If the Constitution is THE law of the land, and the President believes DOMA and the Constitution cannot be reconciled, then there is little logic to an idea that he is constitutionally bound to defend DOMA.
TwlightoftheDogs
@reason: Enforcement does not require that the President defend it in court. He can still enforce the law (as Obama is doing) and still ask the court to find a law unconstitutional, which is also what he’s doing. You and other conservatives are quite stupid on this subject. And, yes, I just got through reading your argument on right wing web sites so don’t try to pretend its not from them that derive your weak argument.

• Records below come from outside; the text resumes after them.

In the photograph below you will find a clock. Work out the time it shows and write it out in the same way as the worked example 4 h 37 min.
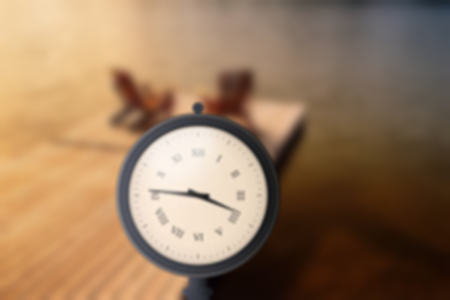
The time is 3 h 46 min
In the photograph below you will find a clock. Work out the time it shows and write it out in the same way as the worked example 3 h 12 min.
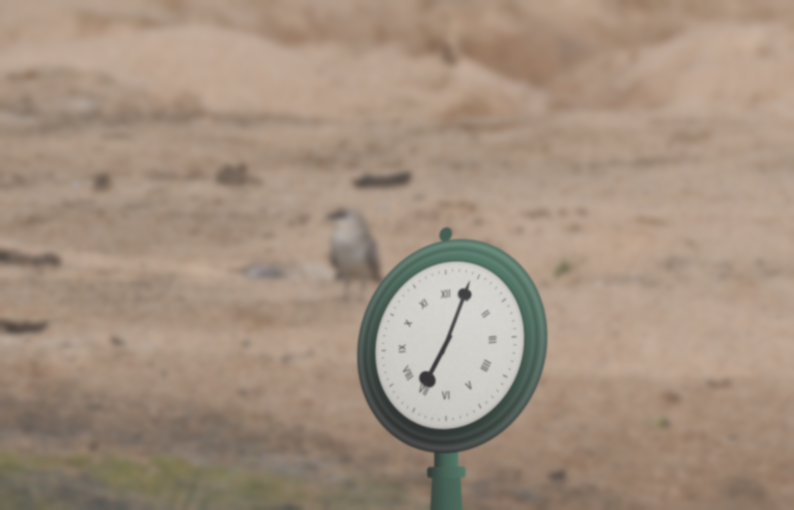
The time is 7 h 04 min
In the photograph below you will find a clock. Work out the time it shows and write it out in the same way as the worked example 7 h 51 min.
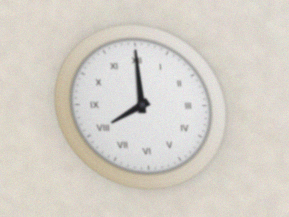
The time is 8 h 00 min
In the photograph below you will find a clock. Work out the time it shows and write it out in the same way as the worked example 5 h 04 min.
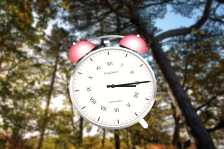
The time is 3 h 15 min
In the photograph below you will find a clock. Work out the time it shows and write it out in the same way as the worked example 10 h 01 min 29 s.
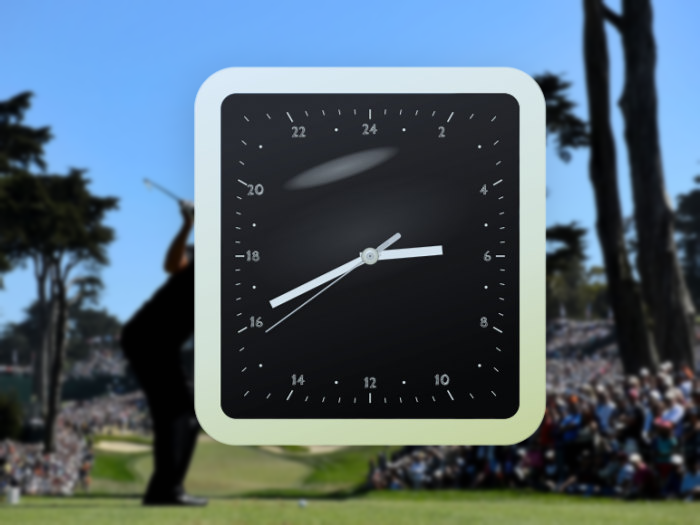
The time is 5 h 40 min 39 s
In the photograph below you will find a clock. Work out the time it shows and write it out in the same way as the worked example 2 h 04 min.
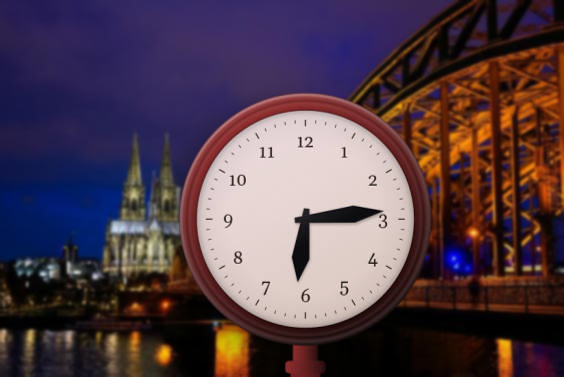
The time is 6 h 14 min
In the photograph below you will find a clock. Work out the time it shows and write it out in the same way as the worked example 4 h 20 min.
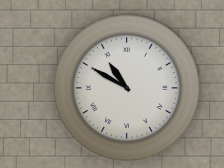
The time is 10 h 50 min
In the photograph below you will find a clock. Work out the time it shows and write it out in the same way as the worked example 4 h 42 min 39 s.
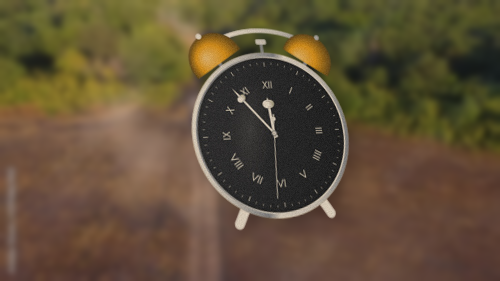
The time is 11 h 53 min 31 s
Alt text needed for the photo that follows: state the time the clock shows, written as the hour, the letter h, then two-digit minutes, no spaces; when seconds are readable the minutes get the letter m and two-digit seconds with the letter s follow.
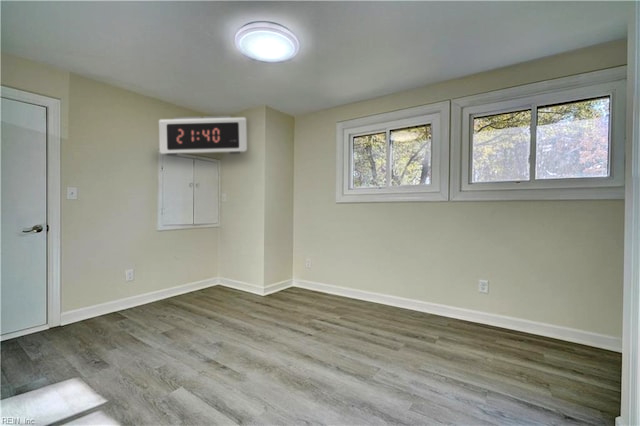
21h40
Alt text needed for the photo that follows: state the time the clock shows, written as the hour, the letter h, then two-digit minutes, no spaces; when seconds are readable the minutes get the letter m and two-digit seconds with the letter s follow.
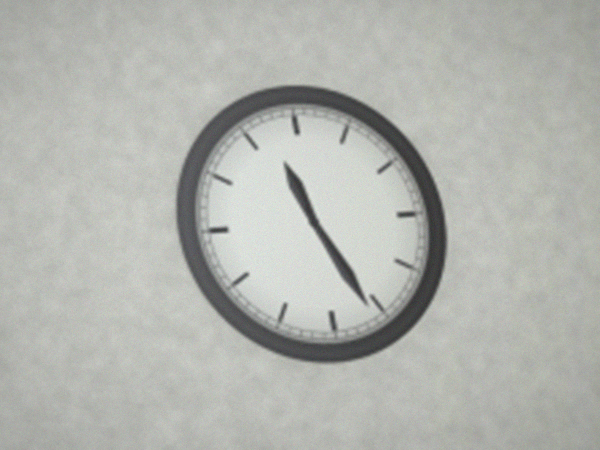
11h26
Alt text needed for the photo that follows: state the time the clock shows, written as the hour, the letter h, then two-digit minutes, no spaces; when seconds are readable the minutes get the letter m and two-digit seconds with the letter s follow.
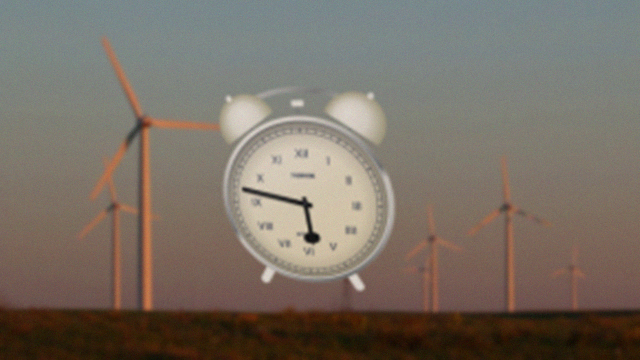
5h47
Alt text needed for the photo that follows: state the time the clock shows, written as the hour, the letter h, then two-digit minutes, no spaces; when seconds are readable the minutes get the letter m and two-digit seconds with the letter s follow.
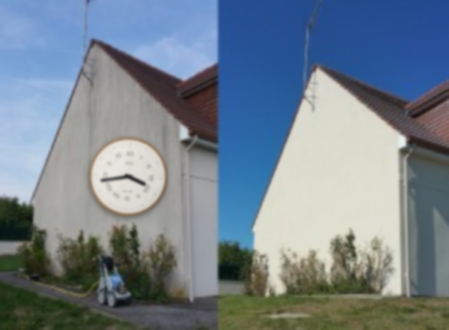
3h43
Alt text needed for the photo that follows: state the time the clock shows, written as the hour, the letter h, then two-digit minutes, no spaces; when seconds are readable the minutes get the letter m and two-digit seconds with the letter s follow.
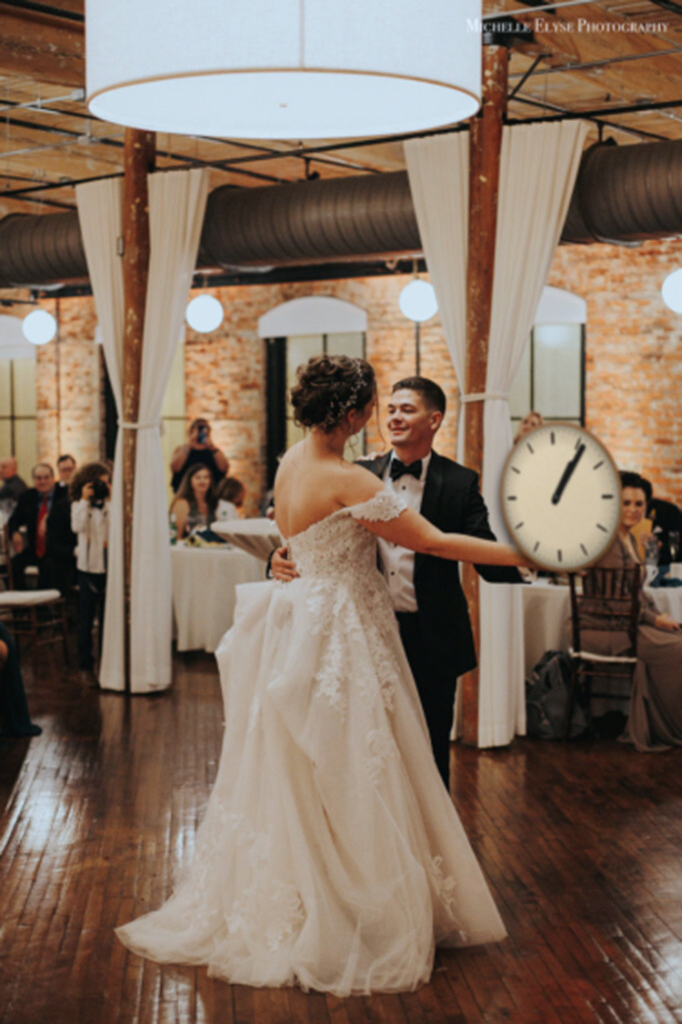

Ultimately, the the problem with your argument is that it leads to an absurdity. Congress passes a law that says the President should discriminate against blacks based on race. Should the president defend that law in the S.Ct. if he believes that its unconstitutional? The answer is not yet he must. What he can do, and rightly do, is to ask for an injunction against enforcement immediately so that he will not have to do so, and that he doesn’t want to defend it on those grounds. Your definition of the separation of powers would render the Presidency as serving the Congress and the COurts. These balancing test, which is what we are seeing here, are attempts to protect the co-equalb ranch status. Your argument ironically would result in an overreach. Something you won’t hear from conservatives. Compare this to Bush, which was overreach, in which Bush did not ask a co equal branch to decide.